* **YOUR INSTRUCTIONS**: Of the lines below, report only those that contain "tail".

[[ SUPPLIED RECORDS open ]]

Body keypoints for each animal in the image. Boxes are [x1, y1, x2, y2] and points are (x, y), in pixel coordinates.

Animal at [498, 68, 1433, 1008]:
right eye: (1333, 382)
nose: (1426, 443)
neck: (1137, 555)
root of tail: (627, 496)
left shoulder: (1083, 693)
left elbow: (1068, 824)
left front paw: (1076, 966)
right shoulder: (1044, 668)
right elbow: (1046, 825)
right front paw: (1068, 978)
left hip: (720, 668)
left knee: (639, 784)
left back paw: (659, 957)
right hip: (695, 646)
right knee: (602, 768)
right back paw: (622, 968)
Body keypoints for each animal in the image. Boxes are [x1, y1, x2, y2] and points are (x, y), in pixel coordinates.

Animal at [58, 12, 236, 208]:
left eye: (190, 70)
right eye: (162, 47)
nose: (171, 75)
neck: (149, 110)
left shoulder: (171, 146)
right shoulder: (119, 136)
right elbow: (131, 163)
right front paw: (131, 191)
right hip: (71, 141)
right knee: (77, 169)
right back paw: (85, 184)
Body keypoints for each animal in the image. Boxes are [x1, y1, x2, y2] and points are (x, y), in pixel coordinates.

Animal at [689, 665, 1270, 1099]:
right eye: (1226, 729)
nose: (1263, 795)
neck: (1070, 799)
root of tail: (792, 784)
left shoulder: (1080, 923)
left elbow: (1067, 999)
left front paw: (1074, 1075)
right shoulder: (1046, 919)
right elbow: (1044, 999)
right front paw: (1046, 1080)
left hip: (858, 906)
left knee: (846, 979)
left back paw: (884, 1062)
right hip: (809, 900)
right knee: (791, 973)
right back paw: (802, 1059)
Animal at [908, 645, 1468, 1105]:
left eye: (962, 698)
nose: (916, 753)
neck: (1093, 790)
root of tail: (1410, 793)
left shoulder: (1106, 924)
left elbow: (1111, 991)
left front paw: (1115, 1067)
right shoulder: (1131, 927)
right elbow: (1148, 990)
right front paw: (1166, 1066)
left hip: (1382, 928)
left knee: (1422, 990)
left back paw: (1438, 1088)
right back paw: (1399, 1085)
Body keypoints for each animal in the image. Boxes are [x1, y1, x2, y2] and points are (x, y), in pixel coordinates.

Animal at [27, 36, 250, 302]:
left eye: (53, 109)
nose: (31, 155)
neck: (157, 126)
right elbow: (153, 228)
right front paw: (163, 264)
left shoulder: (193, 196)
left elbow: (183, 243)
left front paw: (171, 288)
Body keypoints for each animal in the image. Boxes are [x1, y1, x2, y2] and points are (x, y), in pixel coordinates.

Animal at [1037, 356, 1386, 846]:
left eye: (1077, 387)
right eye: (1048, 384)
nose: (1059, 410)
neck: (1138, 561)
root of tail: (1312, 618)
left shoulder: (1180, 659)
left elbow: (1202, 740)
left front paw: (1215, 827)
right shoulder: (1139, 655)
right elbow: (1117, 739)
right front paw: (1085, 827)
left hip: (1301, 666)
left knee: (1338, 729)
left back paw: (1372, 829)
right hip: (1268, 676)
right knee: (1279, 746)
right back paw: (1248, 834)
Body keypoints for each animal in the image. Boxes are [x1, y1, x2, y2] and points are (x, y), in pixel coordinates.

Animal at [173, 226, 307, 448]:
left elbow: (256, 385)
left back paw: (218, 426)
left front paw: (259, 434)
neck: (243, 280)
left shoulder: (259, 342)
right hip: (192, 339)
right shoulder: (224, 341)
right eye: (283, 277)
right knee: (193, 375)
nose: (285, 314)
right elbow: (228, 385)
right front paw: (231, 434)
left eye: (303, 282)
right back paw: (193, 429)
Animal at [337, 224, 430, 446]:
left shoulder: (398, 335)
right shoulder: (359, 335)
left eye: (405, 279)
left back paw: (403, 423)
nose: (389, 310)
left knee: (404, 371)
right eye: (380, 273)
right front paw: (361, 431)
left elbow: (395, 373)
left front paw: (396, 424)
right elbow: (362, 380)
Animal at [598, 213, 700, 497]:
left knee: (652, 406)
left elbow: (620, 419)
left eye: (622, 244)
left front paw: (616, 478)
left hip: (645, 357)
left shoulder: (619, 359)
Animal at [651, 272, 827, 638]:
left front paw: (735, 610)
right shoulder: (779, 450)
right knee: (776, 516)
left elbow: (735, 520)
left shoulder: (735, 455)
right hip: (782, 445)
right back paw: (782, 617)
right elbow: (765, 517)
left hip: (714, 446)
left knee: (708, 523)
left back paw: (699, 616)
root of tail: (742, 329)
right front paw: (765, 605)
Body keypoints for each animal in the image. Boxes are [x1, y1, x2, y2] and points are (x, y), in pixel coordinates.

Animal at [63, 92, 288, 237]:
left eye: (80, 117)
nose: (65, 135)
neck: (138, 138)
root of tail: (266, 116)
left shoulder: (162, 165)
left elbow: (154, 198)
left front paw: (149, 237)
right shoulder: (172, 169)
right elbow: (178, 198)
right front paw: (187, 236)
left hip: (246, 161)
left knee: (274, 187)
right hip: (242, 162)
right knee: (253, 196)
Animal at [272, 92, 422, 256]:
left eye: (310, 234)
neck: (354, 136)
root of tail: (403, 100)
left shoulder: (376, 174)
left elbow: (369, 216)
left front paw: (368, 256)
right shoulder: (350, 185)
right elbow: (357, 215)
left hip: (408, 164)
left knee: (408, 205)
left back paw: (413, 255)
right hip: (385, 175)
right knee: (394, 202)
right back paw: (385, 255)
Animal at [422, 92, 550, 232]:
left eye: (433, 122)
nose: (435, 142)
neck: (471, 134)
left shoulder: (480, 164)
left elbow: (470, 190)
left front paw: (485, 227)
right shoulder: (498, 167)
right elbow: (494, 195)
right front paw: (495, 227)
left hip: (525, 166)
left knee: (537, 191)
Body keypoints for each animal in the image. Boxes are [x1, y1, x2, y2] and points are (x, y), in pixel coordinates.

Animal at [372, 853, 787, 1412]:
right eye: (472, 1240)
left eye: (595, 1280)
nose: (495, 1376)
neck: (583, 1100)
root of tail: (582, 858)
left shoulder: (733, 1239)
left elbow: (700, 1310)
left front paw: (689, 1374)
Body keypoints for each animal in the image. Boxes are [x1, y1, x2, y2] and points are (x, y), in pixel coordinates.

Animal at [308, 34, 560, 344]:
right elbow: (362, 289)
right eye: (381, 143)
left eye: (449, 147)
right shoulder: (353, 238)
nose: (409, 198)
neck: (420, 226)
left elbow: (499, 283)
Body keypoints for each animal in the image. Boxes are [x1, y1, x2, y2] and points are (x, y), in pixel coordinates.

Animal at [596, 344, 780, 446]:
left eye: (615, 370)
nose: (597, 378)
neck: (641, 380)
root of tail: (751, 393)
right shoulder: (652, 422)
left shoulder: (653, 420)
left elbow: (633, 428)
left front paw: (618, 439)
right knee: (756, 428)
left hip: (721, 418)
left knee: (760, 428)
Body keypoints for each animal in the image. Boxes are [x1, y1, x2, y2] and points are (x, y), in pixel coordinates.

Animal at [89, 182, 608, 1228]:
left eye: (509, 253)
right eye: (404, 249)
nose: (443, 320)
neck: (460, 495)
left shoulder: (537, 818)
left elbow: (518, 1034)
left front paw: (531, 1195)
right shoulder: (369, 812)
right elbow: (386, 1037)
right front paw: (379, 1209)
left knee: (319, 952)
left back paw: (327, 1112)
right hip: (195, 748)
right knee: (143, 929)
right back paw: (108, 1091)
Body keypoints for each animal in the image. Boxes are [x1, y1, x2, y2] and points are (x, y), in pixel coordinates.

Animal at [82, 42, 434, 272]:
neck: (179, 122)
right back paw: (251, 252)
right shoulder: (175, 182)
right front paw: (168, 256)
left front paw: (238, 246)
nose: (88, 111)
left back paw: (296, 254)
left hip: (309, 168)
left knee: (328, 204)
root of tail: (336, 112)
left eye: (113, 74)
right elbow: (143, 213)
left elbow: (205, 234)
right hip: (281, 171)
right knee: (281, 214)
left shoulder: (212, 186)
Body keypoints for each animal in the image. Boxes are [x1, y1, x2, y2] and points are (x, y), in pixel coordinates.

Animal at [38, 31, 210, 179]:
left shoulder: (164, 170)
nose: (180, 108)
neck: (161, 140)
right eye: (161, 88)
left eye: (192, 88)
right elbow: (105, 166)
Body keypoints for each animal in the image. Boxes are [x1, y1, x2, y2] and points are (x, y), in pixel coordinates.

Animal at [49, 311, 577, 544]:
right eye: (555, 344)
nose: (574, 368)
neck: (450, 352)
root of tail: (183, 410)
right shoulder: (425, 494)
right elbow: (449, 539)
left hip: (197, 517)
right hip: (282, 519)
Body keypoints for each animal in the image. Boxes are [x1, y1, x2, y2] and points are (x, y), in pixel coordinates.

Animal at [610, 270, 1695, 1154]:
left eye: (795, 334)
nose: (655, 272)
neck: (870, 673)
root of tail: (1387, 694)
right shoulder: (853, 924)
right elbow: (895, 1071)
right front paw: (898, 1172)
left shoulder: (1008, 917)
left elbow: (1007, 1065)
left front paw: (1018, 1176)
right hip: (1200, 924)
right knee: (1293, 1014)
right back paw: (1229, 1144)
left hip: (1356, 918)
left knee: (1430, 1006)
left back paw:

[[ SUPPLIED RECORDS closed ]]

* **RESULT FOR THIS EXERCISE**:
root of tail: (627, 496)
root of tail: (792, 784)
root of tail: (1410, 793)
root of tail: (1312, 618)
root of tail: (742, 329)
root of tail: (266, 116)
root of tail: (403, 100)
root of tail: (582, 858)
root of tail: (751, 393)
root of tail: (336, 112)
root of tail: (183, 410)
root of tail: (1387, 694)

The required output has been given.